Генерал Алексеев говорил и о кубанцах. Они, пожалуй, крепче донцов, но эти так называемые самостийные группы (он очень резко отозвался о Быче и братьях Макаренках) играют в скверную политику личных честолюбий. Терцы были, по его словам, крепче других, но они мало были сорганизованы, и их атаман Караулов, человек хотя и смелый, но недостаточно сильной воли, чтобы подчинить их своему влиянию. Через месяц или два Караулов, член Государственной Думы нескольких созывов, был убит солдатской чернью, дезертировавшей с Кавказского фронта.

У меня, к сожалению, не сохранились во время моих скитаний мои дневники первых дней моей жизни на Дону, и я, боясь ошибиться, не стану настаивать на других подробностях этого интервью. (Все, что я пишу, может повторить есаул Самсонов, которому я послал подробный доклад. - B. C.) Впрочем, не могу не указать на то, что генерал Алексеев, говоря о видном социалистическом казачьем деятеле, хорошем ораторе, игравшем, к сожалению, крупную роль среди казачества, Павле Агееве, высказался в том смысле, что он является опаснейшим деятелем в казачестве. Вся деятельность Агеева только доказала справедливость мнения генерала, но только в 1920 году Агеев был объявлен изменником казачеству, когда он уже перестал скрывать свое политическое лицо.

Во время моего разговора с генералом Алексеевым явился ординарец и доложил ему, что наши войска уже вошли в Нахичевань. (Нахичевань составляет один город с Ростовом–на–Дону, являясь как бы его восточной окраиной. Ростов от Новочеркасска находится в 48-50 верстах.)

"Сегодня будем в Ростове", - сказал генерал и перекрестился, мы последовали его примеру. На этом счастливом известии я расстался с генералом, и через час или два в Новочеркасске было получено радостное известие о том, что наши войска, имея во главе атамана Каледина, вошли в Ростов и что большевики, несмотря на помощь матросов Черноморского флота, стремительно бегут.

Но позвольте вам рассказать, чем была наша "армия", которая смогла взять Ростов. Ее было бы смешно так назвать, если бы в ней не было, несмотря на всю ее малочисленность, того высокого духа, который заставлял ее делать чудеса.

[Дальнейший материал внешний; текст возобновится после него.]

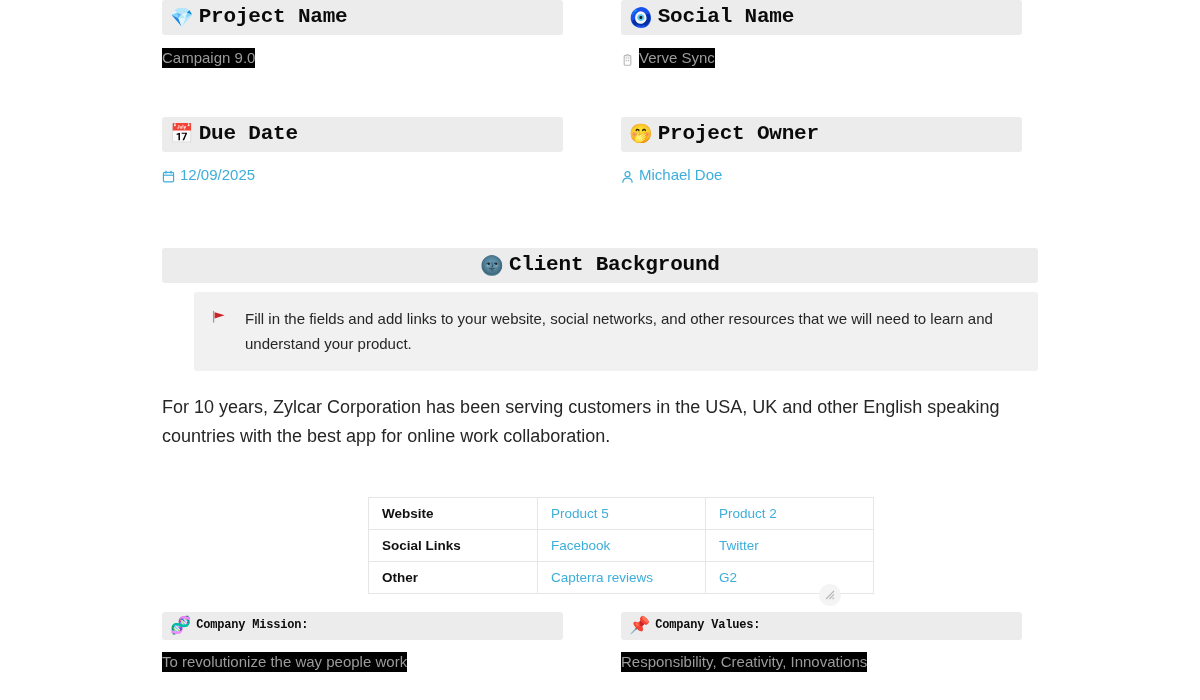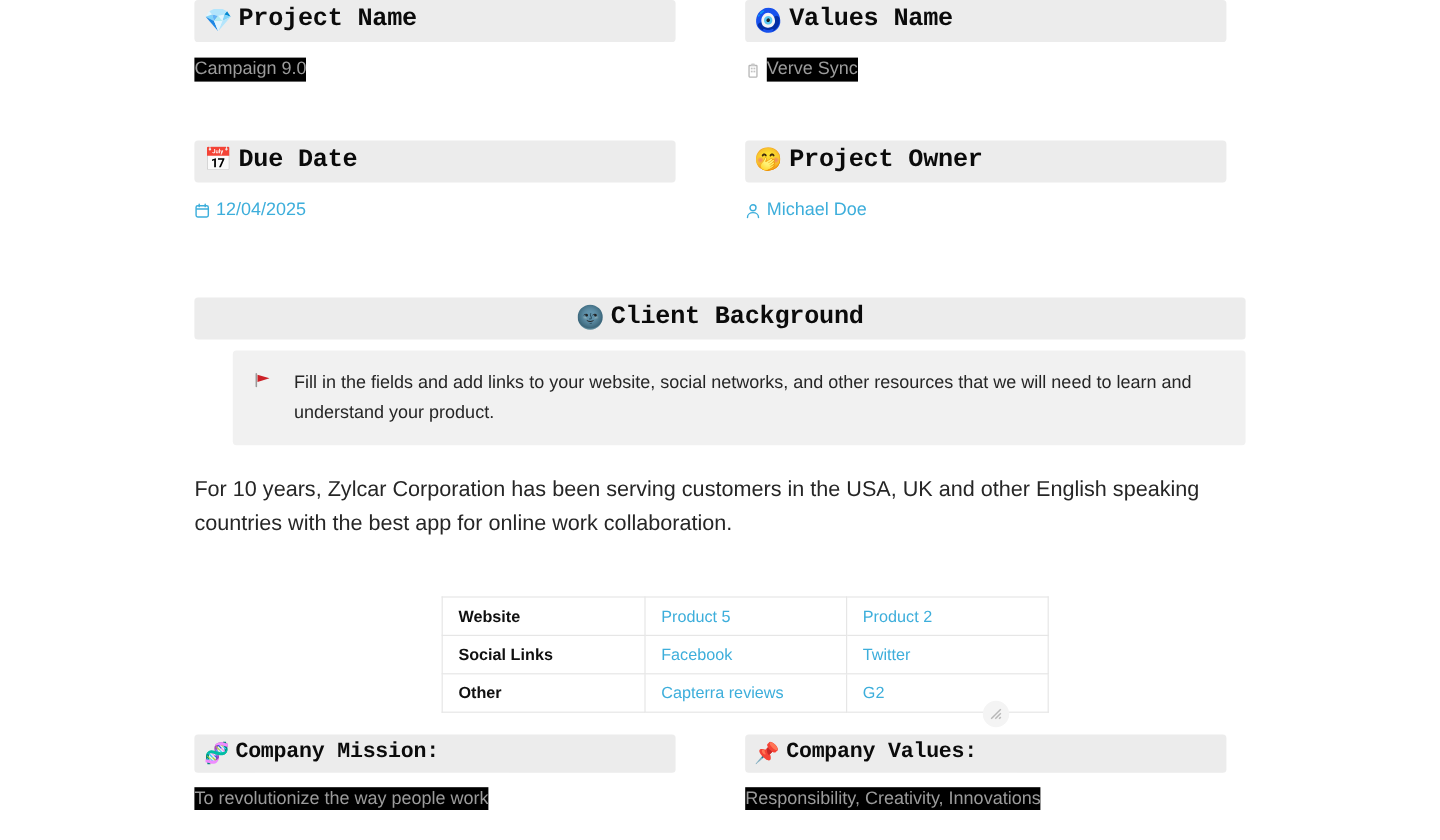--- a/index.html
+++ b/index.html
@@ -157,21 +157,21 @@
     justify-content: center;
   }
 
   .bottom-row {
     position: absolute;
     left: 162px;
     top: 612px;
     display: flex;
     gap: 58px;
   }
-  .bottom-row .head-band .htext { font-size: 18px; }
+  .bottom-row .head-band .htext { font-size: 12px; }
   .bottom-row .head-band .emoji { font-size: 17px; }
   .bottom-row .head-band { padding: 5px 8px 6px 8px; }
   .bottom-row .value-line { margin-top: 12px; font-size: 15px; align-items: center; }
 </style>
 </head>
 <body>
 
 <div class="page">
 
   <div class="row2">
@@ -182,21 +182,21 @@
         <span class="htext">Project Name</span>
       </div>
       <div class="value-line">
         <span class="placeholder">Campaign 9.0</span>
       </div>
     </div>
 
     <div class="col">
       <div class="head-band">
         <span class="emoji">🧿</span>
-        <span class="htext">Values Name</span>
+        <span class="htext">Social Name</span>
       </div>
       <div class="value-line">
         <span class="ico">
           <svg width="13" height="14" viewBox="0 0 13 14">
             <rect x="3.2" y="2.6" width="6.6" height="9.6" rx="0.6" fill="none" stroke="#b6b6b6" stroke-width="1.1"></rect>
             <rect x="5" y="1" width="3" height="2" rx="0.5" fill="#c9c9c9"></rect>
             <rect x="4.7" y="4.4" width="1.5" height="1.4" fill="#c2c2c2"></rect>
             <rect x="6.9" y="4.4" width="1.5" height="1.4" fill="#c2c2c2"></rect>
             <rect x="4.7" y="6.9" width="1.5" height="1.4" fill="#c2c2c2"></rect>
             <rect x="6.9" y="6.9" width="1.5" height="1.4" fill="#c2c2c2"></rect>
@@ -218,21 +218,21 @@
       </div>
       <div class="value-line">
         <span class="ico">
           <svg width="13" height="14" viewBox="0 0 13 14">
             <rect x="1.4" y="2.4" width="10.2" height="9.4" rx="1.4" fill="none" stroke="#3daedb" stroke-width="1.2"></rect>
             <line x1="1.4" y1="5.2" x2="11.6" y2="5.2" stroke="#3daedb" stroke-width="1.2"></line>
             <line x1="4" y1="1.1" x2="4" y2="3.2" stroke="#3daedb" stroke-width="1.2" stroke-linecap="round"></line>
             <line x1="9" y1="1.1" x2="9" y2="3.2" stroke="#3daedb" stroke-width="1.2" stroke-linecap="round"></line>
           </svg>
         </span>
-        <span class="linkish">12/04/2025</span>
+        <span class="linkish">12/09/2025</span>
       </div>
     </div>
 
     <div class="col">
       <div class="head-band">
         <span class="emoji">🤭</span>
         <span class="htext">Project Owner</span>
       </div>
       <div class="value-line">
         <span class="ico">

С ноября месяца отовсюду из России на Дон, где гремело имя атамана Каледина, к казачеству, которому верили все патриоты, стали стекаться офицеры, юнкера, кадеты, гимназисты, студенты и семинаристы. Каким‑то образом распространилось известие о том, что там уже генерал Алексеев и что туда ждут Корнилова, бежавшего из Быхова во главе своих верных текинцев.

Многие из этих молодых людей погибали в дороге от руки потерявшей голову большевистской черни, на станциях железных дорог и в пути, но ничто не останавливало горячего патриотизма этой прекрасной молодежи, покрывшей себя неувядаемой славой.